J’observe Robin et ses facilités d’élocution, ses grands gestes et ses sourires, et je pense à ces mots qu’il a prononcés et qui, sans que je le sache tout de suite, ont changé définitivement ma façon de penser. « Si j’avais le choix, je vivrais plutôt dans un monde où le voyage temporel est impossible ». Il ne le savait peut-être pas, mais Robin avait le choix, il l’a exprimé. Il avait autant le droit que nous de décider.

Jensen, toujours souriant, cognant parfois discrètement son épaule contre celle de sa femme avec complicité, nous couve de son regard protecteur. « Je vais rentrer chez moi, embrasser ma femme et mes enfants, et on ne saura pas ce que demain nous réserve ». Pour un type qui a envoyé paître David Sevestre et ses menaces lorsqu’il a hérité de l’agence française de Goff en 2054 et l’a piégé pour le faire emprisonner, Jensen a montré une drôle d’indifférence sur ce coup-là. C’est dire s’il nous faisait confiance.

L’émotion me gagne, mais je la réprime en avalant quelques gorgées d’eau pétillante. La cuisse d’Iris vient se caler contre la mienne, me faisait sourire à mon tour.

— Ça va ? chuchote-t-elle.

Je hoche la tête. Jensen et Robin me regardent, et la chaleur de leur soutien me calme. Quelle belle ligne de temps.

À la fin de la soirée, nous nous séparons dans les rires et les soupirs satisfaits. Iris et moi prenons la voiture et rentrons à mon appartement. Nous trébuchons de fatigue dans les escaliers jusqu’à arriver sur le palier de ma porte. Derrière nous, un bruit de pas nous fait nous retourner.

— Bonjour, monsieur Orsoni, me salue Manon avec un sourire gêné.

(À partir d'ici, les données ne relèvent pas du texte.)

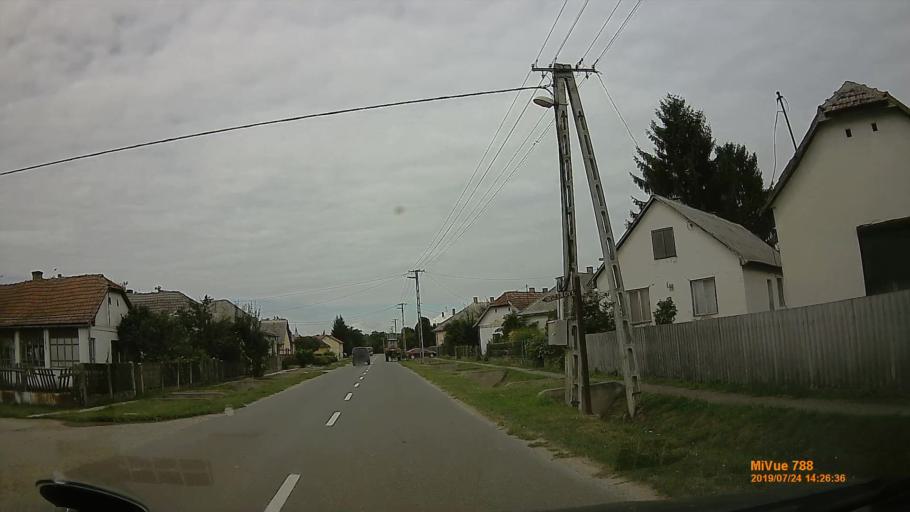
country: HU
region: Szabolcs-Szatmar-Bereg
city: Mandok
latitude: 48.3277
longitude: 22.2653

Elle détourne le regard pour ne pas nous dévisager et s’empresse de rentrer chez elle. Manon n’est plus celle qu’elle était dans l’autre ligne de temps. Je ne peux pas m’empêcher de vérifier qu’elle ne devienne pas un ange de la mort dans son nouveau métier d’infirmière à l’hôpital du quartier, mais tout porte à croire que le déclin de la secte suite à la disparition de la chronoénergie a… sauvé son âme, ou du moins l’a empêchée, pour le moment, de faire ressortir ses pulsions meurtrières, si elles existent encore.

Iris l’a à peine remarquée. Ses yeux sont plongés dans les miens, ses lèvres sont dans l’attente d’un baiser. Joueur, j’ouvre d’abord la porte et rentre. Elle me suit et ferme derrière elle.

L’atmosphère glaciale de cet endroit souvent vide, plongé dans la nuit, empli de solitude, enveloppe mon corps et me ramène à la réalité. Puis Iris caresse mon bras, me tire à elle, me forçant à me retourner, et pose ses deux mains sur mon visage envahi de chair de poule.

— Gabin Orsoni, arrête de réfléchir. Embrasse-moi.

Avant toute chose, je la serre contre moi, et la chaleur de son corps se transmet lentement au mien. Je ferme les yeux et je savoure le contact de ses lèvres sur les miennes. Cette nuit, elle restera dormir. Je m’en réjouis d’avance.

Oui, vraiment…

Quelle belle ligne de temps.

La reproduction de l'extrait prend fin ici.